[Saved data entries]
########

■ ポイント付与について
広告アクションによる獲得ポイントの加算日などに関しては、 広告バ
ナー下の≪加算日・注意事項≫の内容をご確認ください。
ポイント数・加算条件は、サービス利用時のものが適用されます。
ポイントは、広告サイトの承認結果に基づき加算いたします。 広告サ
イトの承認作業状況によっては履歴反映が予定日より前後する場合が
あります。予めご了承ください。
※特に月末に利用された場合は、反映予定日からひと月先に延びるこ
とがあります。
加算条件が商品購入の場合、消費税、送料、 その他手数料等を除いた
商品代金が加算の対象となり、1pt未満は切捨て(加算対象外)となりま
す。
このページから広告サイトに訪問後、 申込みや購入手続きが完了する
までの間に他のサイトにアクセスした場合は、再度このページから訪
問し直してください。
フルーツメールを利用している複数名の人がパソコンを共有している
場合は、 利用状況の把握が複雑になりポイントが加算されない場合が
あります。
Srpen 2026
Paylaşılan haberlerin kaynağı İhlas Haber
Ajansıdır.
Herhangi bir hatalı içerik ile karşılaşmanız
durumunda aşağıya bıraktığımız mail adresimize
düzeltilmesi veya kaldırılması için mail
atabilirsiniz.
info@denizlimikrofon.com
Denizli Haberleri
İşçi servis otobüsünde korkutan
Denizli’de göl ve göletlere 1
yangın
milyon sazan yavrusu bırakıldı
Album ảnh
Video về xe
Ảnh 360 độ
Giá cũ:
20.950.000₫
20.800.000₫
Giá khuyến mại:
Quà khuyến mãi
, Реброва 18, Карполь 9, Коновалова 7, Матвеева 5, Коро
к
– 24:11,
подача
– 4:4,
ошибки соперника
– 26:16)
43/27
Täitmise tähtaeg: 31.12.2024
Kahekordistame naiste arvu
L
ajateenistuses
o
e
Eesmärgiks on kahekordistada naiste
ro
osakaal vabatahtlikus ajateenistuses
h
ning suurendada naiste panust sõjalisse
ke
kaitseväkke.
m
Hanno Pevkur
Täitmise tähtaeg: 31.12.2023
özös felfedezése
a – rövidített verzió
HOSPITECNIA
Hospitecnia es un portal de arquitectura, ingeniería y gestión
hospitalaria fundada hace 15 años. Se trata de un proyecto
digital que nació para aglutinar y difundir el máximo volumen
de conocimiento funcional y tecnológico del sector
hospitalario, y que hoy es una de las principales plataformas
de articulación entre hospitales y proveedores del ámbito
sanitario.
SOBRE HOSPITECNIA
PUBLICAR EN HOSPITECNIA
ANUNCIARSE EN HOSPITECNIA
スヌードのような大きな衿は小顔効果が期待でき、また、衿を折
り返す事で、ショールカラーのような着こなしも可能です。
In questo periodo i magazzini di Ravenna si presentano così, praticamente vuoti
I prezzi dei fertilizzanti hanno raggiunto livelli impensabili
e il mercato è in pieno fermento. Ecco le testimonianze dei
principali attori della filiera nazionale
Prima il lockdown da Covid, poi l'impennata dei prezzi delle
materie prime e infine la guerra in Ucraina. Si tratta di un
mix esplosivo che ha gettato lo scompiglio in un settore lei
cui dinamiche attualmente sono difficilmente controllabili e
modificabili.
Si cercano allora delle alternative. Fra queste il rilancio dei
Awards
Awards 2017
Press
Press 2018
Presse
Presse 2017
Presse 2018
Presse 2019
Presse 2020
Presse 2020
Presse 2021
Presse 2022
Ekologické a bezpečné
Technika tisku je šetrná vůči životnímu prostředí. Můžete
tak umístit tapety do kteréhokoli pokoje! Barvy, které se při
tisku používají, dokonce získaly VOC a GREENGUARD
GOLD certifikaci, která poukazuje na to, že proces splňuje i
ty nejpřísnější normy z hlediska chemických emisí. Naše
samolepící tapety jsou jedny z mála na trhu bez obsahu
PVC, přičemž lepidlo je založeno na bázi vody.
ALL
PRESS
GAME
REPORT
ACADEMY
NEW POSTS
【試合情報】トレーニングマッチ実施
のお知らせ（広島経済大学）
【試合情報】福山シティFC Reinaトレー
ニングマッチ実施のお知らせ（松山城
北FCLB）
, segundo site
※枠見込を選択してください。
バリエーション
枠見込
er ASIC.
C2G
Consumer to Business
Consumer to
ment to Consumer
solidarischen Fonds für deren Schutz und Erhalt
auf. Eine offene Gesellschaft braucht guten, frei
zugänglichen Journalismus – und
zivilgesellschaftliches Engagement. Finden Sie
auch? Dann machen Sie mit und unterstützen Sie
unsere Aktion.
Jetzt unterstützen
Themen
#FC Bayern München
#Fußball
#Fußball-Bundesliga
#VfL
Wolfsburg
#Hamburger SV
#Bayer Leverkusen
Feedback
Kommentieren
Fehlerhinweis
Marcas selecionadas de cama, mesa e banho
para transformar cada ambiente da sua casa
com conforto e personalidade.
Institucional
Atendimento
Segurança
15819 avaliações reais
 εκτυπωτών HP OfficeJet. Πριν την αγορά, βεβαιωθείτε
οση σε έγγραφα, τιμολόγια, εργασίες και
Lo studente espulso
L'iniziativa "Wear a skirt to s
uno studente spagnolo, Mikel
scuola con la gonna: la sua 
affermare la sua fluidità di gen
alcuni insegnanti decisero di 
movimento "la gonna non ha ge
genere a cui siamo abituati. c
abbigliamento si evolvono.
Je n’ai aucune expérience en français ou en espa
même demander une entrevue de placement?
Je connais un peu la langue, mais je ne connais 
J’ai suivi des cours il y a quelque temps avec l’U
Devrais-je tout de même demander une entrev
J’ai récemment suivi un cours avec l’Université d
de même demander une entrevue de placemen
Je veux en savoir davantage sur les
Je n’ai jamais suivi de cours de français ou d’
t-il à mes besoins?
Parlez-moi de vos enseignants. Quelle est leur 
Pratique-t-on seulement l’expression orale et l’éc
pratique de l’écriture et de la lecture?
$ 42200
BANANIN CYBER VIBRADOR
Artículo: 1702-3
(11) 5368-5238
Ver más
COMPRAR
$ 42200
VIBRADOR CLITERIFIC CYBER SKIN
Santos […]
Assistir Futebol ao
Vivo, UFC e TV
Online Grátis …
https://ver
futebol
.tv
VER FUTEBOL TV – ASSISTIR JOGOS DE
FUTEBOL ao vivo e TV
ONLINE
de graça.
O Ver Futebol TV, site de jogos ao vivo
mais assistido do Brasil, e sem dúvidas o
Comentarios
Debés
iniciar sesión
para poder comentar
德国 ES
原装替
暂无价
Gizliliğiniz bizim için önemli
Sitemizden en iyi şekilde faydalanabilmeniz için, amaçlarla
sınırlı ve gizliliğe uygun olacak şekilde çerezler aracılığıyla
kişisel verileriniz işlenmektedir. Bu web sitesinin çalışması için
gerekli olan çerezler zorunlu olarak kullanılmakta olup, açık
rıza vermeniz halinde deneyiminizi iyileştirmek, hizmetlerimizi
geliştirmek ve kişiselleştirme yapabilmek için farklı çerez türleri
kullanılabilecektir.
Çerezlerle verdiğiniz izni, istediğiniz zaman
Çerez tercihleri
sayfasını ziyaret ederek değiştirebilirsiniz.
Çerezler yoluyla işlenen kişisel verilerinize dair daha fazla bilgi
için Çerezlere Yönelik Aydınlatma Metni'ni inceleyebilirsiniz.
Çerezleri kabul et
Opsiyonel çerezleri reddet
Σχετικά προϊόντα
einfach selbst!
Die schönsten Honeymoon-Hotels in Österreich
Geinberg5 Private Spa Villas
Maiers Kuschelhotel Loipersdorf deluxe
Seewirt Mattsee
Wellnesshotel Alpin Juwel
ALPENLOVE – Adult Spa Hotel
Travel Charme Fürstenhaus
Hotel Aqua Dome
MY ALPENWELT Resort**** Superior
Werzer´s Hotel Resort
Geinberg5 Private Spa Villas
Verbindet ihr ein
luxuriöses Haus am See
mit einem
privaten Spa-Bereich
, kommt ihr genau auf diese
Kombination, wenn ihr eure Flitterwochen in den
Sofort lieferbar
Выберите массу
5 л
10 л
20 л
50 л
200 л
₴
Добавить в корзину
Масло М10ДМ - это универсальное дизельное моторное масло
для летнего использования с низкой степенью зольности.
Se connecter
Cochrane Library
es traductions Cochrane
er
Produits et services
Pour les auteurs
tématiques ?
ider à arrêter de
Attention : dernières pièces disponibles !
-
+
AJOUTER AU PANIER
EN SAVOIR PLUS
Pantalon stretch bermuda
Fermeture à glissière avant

########

_TO DO_: Write out the items from the beginning through the line containing "Herhangi bir hatalı içerik ile karşılaşmanız", changing "パソコン" to "タブレット". Keep every other character as it is.

_ANSWER FOR THE TASK_:
■ ポイント付与について
広告アクションによる獲得ポイントの加算日などに関しては、 広告バ
ナー下の≪加算日・注意事項≫の内容をご確認ください。
ポイント数・加算条件は、サービス利用時のものが適用されます。
ポイントは、広告サイトの承認結果に基づき加算いたします。 広告サ
イトの承認作業状況によっては履歴反映が予定日より前後する場合が
あります。予めご了承ください。
※特に月末に利用された場合は、反映予定日からひと月先に延びるこ
とがあります。
加算条件が商品購入の場合、消費税、送料、 その他手数料等を除いた
商品代金が加算の対象となり、1pt未満は切捨て(加算対象外)となりま
す。
このページから広告サイトに訪問後、 申込みや購入手続きが完了する
までの間に他のサイトにアクセスした場合は、再度このページから訪
問し直してください。
フルーツメールを利用している複数名の人がタブレットを共有している
場合は、 利用状況の把握が複雑になりポイントが加算されない場合が
あります。
Srpen 2026
Paylaşılan haberlerin kaynağı İhlas Haber
Ajansıdır.
Herhangi bir hatalı içerik ile karşılaşmanız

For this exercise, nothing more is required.